══ Data for this exercise ══

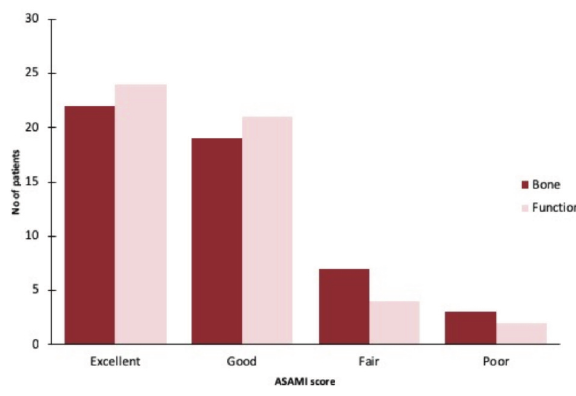
Comparison of outcomes as per ASAMI scoring Fig. 3:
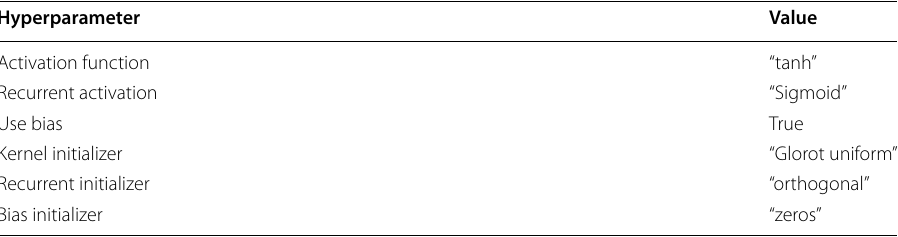
Table 7 Hyperparameters for the LSTM layer Hyperparameter Value Activation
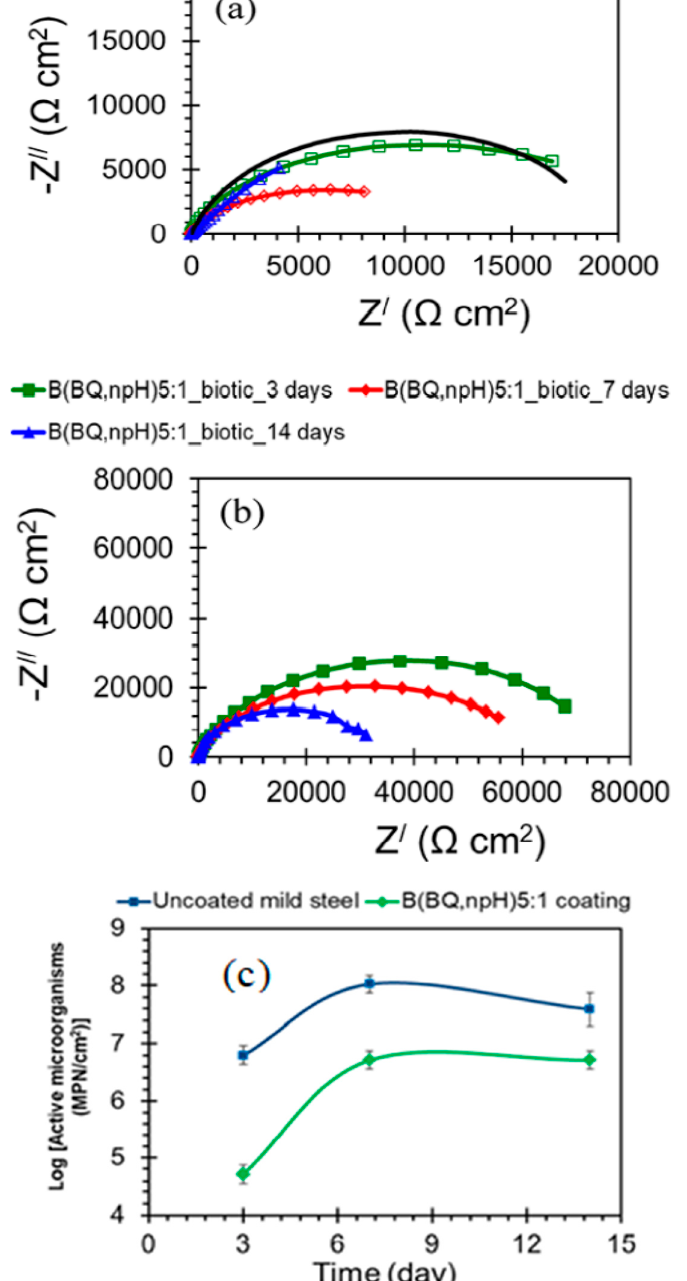
Figure 13. ( a , b ) Nyquist plots of uncoated and silane-coated mild steel after exposure times of 3, 7 and 14 days in a marine environment inoculated with SRB. ( c ) SRB population on uncoated and two-step silane-coated mild steel surfaces with respect to the time of exposure to the marine environment with SRB [93].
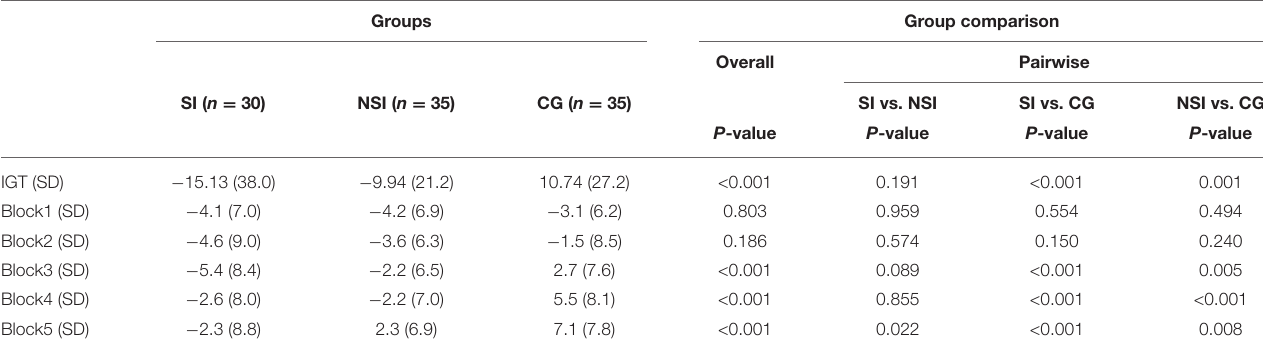
TABLE 3 | Differences in decision-making functions among three groups (SI, NSI, CG). Groups Group comparison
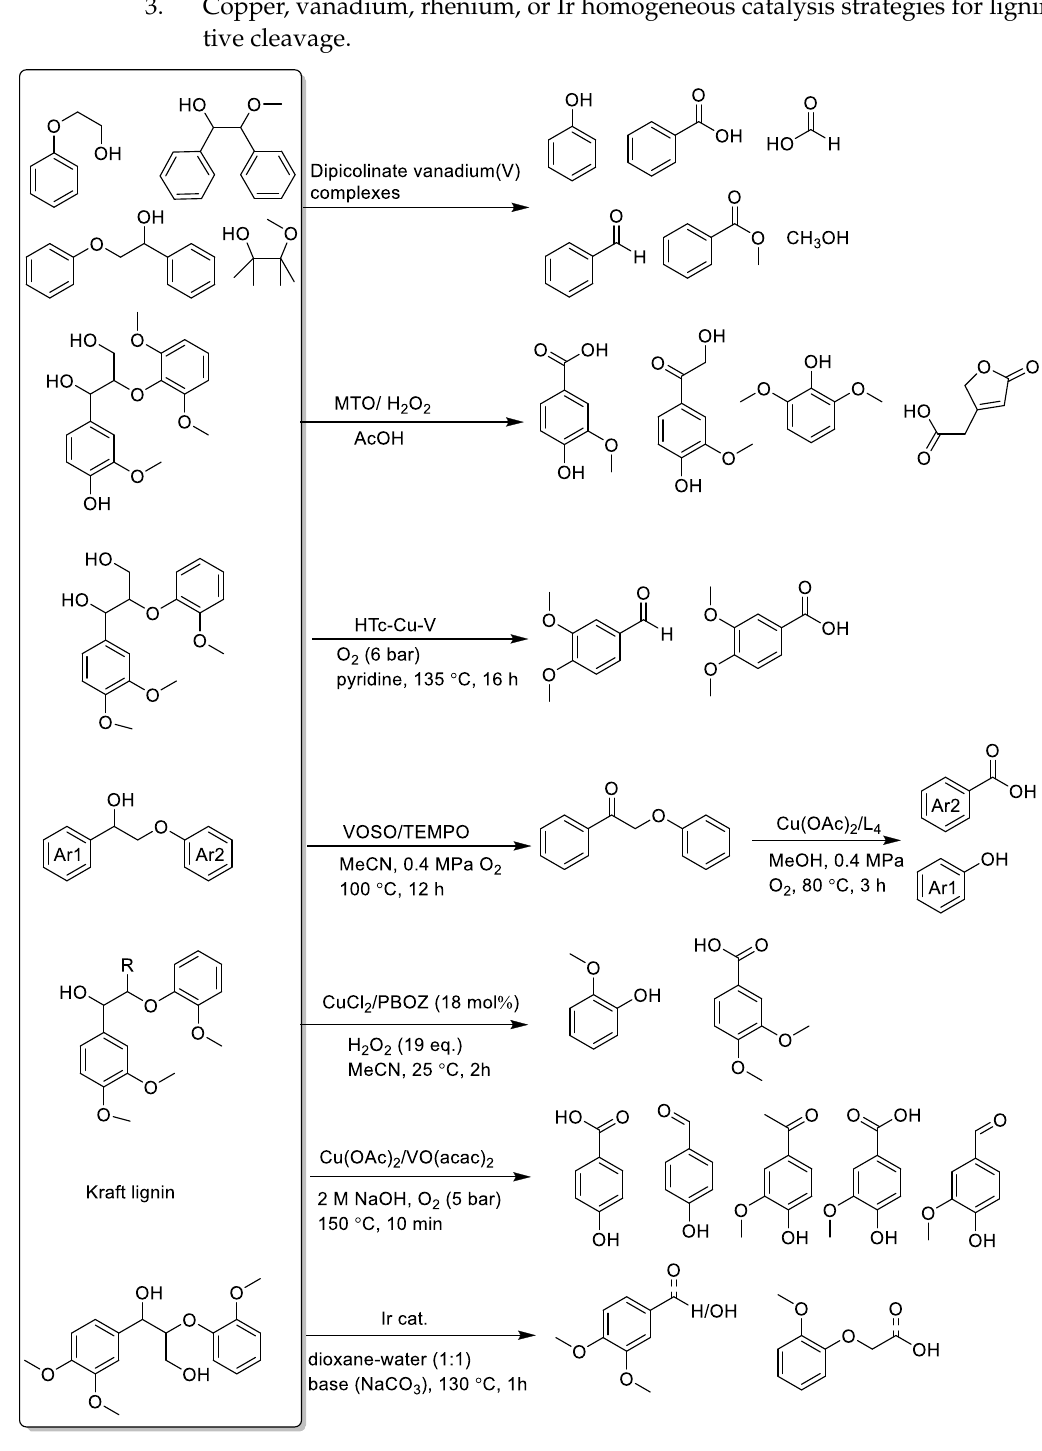
4. Heterogeneous catalysis strategy for lignin oxidative cleavage. 12. Non-Aromatic Acids Lignin is composed of three phenylpropane units on the aromatic rings, named p -hydroxyphenyl (H), guaiacyl (G), and syringyl (S) units [140]. These units are abundant in methoxy substituents on aromatic rings. The use of a strong oxidation system to break aromatic rings to produce low-carbon acids is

═══

_Task goal:_
Reproduce the material above exactly, first line through the line that contains "Figure 13. ( a", minus the pictures.

_Written solution:_
Comparison of outcomes as per ASAMI scoring Fig. 3:
Table 7 Hyperparameters for the LSTM layer Hyperparameter Value Activation
Figure 13. ( a , b ) Nyquist plots of uncoated and silane-coated mild steel after exposure times of 3, 7 and 14 days in a marine environment inoculated with SRB. ( c ) SRB population on uncoated and two-step silane-coated mild steel surfaces with respect to the time of exposure to the marine environment with SRB [93].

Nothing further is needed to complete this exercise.